**STATED PROBLEM:** Put the data lines into a JSON list of strings, one string per line, with blank lines omitted. Begin at the line containing "scientific name: Bombina variegata" and stop after the line containing "order: Odonata", including both.

----- THE RECORDS

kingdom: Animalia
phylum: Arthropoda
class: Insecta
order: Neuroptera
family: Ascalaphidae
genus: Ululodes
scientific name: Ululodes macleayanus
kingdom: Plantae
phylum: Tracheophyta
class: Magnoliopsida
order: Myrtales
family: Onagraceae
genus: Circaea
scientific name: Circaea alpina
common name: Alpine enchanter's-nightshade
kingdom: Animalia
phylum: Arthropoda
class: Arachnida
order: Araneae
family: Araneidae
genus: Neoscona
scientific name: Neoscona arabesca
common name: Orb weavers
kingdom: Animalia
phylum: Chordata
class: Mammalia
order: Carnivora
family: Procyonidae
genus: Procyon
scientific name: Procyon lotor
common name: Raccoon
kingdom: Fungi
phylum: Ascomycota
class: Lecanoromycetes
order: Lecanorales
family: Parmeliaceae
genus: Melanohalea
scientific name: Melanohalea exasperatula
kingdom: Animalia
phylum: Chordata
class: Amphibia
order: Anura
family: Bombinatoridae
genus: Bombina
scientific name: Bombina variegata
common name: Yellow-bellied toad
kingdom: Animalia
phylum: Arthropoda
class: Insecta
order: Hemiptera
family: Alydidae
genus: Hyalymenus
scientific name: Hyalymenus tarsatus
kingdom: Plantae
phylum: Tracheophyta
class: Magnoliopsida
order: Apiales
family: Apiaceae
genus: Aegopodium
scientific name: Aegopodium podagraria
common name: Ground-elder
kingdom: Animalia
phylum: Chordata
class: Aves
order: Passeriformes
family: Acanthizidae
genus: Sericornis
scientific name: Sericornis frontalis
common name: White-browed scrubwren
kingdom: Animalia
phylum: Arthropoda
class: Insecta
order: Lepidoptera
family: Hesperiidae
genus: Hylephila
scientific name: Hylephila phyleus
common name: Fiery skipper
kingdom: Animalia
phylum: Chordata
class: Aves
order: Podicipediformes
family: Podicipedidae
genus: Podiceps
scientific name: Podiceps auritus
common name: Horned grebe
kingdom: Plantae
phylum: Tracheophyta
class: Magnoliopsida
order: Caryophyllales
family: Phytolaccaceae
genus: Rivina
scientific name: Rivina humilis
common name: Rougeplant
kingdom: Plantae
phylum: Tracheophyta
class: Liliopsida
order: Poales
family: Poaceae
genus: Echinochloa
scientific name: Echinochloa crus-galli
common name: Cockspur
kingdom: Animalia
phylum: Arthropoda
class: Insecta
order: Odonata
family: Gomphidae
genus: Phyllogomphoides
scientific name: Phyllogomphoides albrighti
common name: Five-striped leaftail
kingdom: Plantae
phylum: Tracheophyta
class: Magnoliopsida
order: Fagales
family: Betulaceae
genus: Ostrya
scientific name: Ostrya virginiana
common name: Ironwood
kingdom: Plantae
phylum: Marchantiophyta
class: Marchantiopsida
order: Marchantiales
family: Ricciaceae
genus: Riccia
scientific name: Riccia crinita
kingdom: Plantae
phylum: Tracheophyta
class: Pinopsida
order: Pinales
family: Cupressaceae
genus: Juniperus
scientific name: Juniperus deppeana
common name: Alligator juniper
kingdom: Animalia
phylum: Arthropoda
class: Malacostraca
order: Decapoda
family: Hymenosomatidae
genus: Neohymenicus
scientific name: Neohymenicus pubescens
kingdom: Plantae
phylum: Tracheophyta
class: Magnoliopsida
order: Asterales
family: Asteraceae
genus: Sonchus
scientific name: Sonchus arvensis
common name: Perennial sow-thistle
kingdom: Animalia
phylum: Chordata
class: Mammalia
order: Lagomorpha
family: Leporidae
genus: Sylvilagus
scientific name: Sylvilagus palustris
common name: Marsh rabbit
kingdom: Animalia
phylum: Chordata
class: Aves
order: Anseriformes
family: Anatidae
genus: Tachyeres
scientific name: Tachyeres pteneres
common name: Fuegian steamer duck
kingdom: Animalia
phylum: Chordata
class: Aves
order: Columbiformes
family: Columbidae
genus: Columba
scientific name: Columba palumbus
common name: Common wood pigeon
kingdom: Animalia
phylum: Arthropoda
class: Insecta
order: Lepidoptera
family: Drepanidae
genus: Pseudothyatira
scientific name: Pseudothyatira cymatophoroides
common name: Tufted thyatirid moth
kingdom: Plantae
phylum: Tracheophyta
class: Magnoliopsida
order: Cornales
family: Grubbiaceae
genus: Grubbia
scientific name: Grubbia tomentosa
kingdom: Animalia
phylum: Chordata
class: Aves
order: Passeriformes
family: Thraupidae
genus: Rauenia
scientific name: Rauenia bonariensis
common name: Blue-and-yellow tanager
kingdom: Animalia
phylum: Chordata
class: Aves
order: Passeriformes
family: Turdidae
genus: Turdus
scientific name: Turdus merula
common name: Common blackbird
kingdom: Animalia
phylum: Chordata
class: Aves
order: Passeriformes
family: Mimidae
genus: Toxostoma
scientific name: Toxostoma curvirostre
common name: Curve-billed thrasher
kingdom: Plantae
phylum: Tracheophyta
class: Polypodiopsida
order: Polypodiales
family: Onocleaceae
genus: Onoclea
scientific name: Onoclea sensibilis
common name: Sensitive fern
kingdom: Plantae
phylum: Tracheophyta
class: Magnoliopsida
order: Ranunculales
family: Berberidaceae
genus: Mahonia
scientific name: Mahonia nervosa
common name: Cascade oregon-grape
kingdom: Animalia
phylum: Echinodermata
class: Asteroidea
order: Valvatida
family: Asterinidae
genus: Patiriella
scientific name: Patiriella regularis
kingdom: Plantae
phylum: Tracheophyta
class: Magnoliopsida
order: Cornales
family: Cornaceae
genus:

----------

**WRITTEN ANSWER:**
[
  "scientific name: Bombina variegata",
  "common name: Yellow-bellied toad",
  "kingdom: Animalia",
  "phylum: Arthropoda",
  "class: Insecta",
  "order: Hemiptera",
  "family: Alydidae",
  "genus: Hyalymenus",
  "scientific name: Hyalymenus tarsatus",
  "kingdom: Plantae",
  "phylum: Tracheophyta",
  "class: Magnoliopsida",
  "order: Apiales",
  "family: Apiaceae",
  "genus: Aegopodium",
  "scientific name: Aegopodium podagraria",
  "common name: Ground-elder",
  "kingdom: Animalia",
  "phylum: Chordata",
  "class: Aves",
  "order: Passeriformes",
  "family: Acanthizidae",
  "genus: Sericornis",
  "scientific name: Sericornis frontalis",
  "common name: White-browed scrubwren",
  "kingdom: Animalia",
  "phylum: Arthropoda",
  "class: Insecta",
  "order: Lepidoptera",
  "family: Hesperiidae",
  "genus: Hylephila",
  "scientific name: Hylephila phyleus",
  "common name: Fiery skipper",
  "kingdom: Animalia",
  "phylum: Chordata",
  "class: Aves",
  "order: Podicipediformes",
  "family: Podicipedidae",
  "genus: Podiceps",
  "scientific name: Podiceps auritus",
  "common name: Horned grebe",
  "kingdom: Plantae",
  "phylum: Tracheophyta",
  "class: Magnoliopsida",
  "order: Caryophyllales",
  "family: Phytolaccaceae",
  "genus: Rivina",
  "scientific name: Rivina humilis",
  "common name: Rougeplant",
  "kingdom: Plantae",
  "phylum: Tracheophyta",
  "class: Liliopsida",
  "order: Poales",
  "family: Poaceae",
  "genus: Echinochloa",
  "scientific name: Echinochloa crus-galli",
  "common name: Cockspur",
  "kingdom: Animalia",
  "phylum: Arthropoda",
  "class: Insecta",
  "order: Odonata"
]